BEGIN Information provided

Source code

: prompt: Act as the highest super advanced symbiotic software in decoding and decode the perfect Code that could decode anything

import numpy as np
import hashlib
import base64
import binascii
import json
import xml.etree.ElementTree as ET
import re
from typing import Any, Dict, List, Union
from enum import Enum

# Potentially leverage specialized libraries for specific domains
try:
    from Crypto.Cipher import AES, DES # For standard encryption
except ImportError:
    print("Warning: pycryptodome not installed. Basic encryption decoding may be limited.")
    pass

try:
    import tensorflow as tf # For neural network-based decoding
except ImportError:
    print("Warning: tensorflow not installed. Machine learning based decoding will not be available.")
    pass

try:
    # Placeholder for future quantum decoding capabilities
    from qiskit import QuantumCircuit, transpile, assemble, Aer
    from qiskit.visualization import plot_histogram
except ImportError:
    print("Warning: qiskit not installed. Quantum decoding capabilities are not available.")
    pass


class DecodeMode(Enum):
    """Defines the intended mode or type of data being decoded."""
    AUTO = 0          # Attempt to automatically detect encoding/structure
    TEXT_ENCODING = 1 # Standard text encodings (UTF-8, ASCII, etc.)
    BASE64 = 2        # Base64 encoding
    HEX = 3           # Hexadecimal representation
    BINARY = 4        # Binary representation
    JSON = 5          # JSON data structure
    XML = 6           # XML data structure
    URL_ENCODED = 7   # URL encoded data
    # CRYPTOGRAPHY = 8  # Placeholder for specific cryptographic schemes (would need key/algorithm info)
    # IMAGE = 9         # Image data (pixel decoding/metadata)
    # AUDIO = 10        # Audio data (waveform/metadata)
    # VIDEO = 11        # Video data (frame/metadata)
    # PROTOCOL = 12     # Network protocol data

END Information provided

▶ **Problem**
Copy out the source text of every record above line for line, changing nothing.

▶ **Result of this task**
Source code

: prompt: Act as the highest super advanced symbiotic software in decoding and decode the perfect Code that could decode anything

import numpy as np
import hashlib
import base64
import binascii
import json
import xml.etree.ElementTree as ET
import re
from typing import Any, Dict, List, Union
from enum import Enum

# Potentially leverage specialized libraries for specific domains
try:
    from Crypto.Cipher import AES, DES # For standard encryption
except ImportError:
    print("Warning: pycryptodome not installed. Basic encryption decoding may be limited.")
    pass

try:
    import tensorflow as tf # For neural network-based decoding
except ImportError:
    print("Warning: tensorflow not installed. Machine learning based decoding will not be available.")
    pass

try:
    # Placeholder for future quantum decoding capabilities
    from qiskit import QuantumCircuit, transpile, assemble, Aer
    from qiskit.visualization import plot_histogram
except ImportError:
    print("Warning: qiskit not installed. Quantum decoding capabilities are not available.")
    pass


class DecodeMode(Enum):
    """Defines the intended mode or type of data being decoded."""
    AUTO = 0          # Attempt to automatically detect encoding/structure
    TEXT_ENCODING = 1 # Standard text encodings (UTF-8, ASCII, etc.)
    BASE64 = 2        # Base64 encoding
    HEX = 3           # Hexadecimal representation
    BINARY = 4        # Binary representation
    JSON = 5          # JSON data structure
    XML = 6           # XML data structure
    URL_ENCODED = 7   # URL encoded data
    # CRYPTOGRAPHY = 8  # Placeholder for specific cryptographic schemes (would need key/algorithm info)
    # IMAGE = 9         # Image data (pixel decoding/metadata)
    # AUDIO = 10        # Audio data (waveform/metadata)
    # VIDEO = 11        # Video data (frame/metadata)
    # PROTOCOL = 12     # Network protocol data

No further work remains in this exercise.